## Activity:
Retype, unchanged, the lines in the rows below from the line with "Проверить точность обучения" up to and including the line with "20-01-2023 220843 —".

## Extracted material:
-------------------------
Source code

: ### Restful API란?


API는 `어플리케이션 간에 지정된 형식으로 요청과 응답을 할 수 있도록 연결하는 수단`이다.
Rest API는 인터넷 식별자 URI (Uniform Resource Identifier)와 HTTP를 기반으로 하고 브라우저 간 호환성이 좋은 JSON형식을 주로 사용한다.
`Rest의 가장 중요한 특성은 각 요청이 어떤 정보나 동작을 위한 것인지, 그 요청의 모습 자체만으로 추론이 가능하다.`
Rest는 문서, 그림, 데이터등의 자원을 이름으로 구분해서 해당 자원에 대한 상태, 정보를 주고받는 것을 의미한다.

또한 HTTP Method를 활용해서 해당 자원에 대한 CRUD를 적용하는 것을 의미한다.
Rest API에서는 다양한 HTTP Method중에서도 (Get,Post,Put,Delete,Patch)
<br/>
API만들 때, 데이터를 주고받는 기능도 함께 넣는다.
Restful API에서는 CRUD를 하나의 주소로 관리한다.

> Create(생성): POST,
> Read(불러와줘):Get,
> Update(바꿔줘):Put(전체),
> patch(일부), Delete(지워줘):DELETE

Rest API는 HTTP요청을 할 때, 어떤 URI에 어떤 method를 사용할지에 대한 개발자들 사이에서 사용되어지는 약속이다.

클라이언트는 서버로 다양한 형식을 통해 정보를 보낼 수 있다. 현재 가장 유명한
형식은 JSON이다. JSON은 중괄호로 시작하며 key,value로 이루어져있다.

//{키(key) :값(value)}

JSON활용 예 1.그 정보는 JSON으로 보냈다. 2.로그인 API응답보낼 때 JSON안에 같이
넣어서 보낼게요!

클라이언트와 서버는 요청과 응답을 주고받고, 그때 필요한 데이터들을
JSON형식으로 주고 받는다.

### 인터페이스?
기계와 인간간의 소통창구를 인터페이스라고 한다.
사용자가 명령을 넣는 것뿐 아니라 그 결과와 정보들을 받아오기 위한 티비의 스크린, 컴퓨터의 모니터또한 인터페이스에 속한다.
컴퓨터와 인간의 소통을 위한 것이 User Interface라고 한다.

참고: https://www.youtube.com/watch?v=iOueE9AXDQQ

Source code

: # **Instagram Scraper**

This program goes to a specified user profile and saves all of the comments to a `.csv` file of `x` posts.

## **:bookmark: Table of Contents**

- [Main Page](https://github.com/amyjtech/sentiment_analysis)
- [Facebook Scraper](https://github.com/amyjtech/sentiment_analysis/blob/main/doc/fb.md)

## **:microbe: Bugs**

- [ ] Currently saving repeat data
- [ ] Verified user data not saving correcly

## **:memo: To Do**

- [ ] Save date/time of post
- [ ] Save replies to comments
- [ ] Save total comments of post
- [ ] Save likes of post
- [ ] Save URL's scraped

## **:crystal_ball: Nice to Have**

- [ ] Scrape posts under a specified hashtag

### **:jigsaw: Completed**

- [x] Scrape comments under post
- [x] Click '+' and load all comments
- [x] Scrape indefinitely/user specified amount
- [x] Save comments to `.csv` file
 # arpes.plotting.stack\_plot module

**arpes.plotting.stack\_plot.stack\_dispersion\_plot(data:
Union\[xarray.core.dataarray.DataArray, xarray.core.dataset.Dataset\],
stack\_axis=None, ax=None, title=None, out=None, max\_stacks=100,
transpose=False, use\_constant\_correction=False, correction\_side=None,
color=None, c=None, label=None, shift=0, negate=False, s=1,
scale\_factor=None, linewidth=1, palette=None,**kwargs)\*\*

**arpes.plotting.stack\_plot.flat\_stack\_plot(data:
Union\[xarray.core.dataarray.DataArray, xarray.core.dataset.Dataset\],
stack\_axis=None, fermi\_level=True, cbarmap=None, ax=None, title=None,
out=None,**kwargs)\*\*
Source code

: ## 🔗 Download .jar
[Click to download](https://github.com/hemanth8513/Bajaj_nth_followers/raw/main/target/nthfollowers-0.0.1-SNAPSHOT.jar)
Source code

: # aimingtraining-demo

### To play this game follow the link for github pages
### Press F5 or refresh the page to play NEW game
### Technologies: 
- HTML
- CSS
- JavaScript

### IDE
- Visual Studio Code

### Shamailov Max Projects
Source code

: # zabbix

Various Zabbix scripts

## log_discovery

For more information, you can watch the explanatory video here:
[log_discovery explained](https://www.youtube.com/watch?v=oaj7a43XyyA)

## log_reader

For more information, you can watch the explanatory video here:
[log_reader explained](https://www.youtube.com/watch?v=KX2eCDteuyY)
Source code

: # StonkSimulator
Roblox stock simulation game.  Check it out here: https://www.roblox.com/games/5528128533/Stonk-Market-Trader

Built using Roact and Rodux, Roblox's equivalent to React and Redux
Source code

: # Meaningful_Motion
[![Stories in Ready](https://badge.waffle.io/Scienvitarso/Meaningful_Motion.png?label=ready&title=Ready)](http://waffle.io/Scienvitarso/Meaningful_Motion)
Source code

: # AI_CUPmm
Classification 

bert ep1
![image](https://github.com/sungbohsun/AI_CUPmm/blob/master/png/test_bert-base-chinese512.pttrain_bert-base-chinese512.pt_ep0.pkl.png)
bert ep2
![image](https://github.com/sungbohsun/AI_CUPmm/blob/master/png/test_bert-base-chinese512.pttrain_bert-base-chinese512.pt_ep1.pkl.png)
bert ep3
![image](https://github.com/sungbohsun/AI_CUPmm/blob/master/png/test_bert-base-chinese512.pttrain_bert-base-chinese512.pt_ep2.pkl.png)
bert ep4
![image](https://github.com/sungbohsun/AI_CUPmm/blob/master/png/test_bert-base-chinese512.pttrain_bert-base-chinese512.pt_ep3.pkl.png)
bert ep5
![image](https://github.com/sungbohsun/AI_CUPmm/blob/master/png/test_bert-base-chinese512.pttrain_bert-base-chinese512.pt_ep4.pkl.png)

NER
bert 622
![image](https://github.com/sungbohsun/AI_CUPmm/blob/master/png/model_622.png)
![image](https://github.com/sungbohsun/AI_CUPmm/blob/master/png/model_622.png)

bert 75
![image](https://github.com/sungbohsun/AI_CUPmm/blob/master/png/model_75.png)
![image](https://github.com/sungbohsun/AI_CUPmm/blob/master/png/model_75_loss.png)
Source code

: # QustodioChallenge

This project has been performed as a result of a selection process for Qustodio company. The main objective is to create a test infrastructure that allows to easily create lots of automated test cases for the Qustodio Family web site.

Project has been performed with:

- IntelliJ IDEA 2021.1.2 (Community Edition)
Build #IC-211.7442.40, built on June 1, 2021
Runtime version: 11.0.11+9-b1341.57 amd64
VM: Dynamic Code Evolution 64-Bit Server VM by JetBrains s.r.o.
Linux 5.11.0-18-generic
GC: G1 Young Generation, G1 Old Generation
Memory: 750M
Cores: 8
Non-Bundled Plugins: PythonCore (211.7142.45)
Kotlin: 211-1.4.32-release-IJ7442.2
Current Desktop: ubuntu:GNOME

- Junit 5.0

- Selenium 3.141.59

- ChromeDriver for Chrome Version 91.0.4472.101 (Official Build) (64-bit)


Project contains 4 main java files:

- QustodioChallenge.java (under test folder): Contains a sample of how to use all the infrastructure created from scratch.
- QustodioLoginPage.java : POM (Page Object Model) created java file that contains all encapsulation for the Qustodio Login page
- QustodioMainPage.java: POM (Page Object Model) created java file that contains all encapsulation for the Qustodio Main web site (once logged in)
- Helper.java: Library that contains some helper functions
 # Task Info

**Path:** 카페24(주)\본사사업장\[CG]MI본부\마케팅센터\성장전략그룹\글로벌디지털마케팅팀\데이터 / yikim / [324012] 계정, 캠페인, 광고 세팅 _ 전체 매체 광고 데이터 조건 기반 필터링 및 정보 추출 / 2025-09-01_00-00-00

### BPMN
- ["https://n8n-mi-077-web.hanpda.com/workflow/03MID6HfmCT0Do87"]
-------------------------
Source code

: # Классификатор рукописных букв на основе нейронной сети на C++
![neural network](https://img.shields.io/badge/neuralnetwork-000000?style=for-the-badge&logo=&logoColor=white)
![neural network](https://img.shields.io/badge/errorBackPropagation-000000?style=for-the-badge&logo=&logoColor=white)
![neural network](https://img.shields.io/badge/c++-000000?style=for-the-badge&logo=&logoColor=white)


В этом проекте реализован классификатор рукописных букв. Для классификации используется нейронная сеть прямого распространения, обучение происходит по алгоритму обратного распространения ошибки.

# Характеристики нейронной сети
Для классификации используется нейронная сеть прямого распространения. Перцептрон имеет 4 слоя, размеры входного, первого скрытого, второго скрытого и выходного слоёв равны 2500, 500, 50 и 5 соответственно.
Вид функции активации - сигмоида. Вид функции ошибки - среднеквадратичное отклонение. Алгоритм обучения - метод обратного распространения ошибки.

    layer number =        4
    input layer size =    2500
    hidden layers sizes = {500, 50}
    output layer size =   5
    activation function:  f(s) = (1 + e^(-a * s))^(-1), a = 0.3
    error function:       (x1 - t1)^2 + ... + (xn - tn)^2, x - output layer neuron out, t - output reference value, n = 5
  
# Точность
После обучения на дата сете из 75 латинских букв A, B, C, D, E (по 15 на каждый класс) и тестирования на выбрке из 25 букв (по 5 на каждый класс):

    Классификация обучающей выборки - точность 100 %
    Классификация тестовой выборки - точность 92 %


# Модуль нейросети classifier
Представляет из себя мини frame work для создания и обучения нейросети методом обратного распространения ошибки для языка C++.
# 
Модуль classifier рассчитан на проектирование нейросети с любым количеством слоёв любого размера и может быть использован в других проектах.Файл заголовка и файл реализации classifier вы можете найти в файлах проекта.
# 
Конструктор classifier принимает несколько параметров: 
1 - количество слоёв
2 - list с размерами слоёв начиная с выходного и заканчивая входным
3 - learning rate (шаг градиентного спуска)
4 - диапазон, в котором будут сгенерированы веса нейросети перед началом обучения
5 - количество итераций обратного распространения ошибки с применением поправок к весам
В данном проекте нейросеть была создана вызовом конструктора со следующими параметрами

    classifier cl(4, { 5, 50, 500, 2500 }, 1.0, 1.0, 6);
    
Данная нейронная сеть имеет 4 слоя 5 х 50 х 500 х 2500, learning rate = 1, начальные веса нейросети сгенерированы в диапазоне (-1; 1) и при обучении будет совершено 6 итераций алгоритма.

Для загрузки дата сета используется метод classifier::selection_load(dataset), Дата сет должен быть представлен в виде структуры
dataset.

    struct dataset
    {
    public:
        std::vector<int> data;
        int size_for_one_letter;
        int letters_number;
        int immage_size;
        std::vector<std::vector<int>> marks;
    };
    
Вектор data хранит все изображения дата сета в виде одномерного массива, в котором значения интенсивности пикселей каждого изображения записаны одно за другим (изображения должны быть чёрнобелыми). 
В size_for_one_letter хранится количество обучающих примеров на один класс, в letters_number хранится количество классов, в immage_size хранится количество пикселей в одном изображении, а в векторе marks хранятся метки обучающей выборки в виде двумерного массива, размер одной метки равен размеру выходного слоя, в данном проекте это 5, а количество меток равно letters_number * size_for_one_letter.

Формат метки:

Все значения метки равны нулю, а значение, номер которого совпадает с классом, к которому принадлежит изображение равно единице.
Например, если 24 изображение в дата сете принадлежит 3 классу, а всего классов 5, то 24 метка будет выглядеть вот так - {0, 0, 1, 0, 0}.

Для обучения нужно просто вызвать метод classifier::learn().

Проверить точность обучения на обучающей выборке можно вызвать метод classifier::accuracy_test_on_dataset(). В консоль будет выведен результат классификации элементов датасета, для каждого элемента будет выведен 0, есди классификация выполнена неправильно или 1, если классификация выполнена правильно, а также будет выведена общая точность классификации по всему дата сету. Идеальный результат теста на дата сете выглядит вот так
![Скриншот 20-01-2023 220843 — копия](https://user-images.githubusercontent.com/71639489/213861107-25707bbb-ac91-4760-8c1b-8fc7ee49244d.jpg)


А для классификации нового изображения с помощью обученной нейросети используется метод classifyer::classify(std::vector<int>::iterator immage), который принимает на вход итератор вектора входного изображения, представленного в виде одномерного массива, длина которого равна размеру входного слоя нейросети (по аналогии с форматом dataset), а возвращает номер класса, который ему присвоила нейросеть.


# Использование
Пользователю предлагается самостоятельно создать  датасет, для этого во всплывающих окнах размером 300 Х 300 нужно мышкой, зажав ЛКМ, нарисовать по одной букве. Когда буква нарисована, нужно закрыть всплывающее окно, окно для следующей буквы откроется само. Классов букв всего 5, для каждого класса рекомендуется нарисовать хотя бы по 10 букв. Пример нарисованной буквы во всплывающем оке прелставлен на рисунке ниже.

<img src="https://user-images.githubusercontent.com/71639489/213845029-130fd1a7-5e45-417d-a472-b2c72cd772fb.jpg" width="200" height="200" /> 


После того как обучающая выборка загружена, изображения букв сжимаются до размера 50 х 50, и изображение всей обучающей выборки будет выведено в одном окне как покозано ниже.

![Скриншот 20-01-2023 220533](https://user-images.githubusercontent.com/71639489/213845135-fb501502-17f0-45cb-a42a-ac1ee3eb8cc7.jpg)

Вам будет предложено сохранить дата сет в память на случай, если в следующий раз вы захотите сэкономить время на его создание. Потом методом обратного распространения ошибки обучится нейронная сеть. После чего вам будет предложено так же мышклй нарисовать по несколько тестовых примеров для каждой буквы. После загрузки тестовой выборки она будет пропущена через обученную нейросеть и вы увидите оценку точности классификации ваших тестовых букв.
-------------------------
## Solution to the problem:
Проверить точность обучения на обучающей выборке можно вызвать метод classifier::accuracy_test_on_dataset(). В консоль будет выведен результат классификации элементов датасета, для каждого элемента будет выведен 0, есди классификация выполнена неправильно или 1, если классификация выполнена правильно, а также будет выведена общая точность классификации по всему дата сету. Идеальный результат теста на дата сете выглядит вот так
![Скриншот 20-01-2023 220843 — копия](https://user-images.githubusercontent.com/71639489/213861107-25707bbb-ac91-4760-8c1b-8fc7ee49244d.jpg)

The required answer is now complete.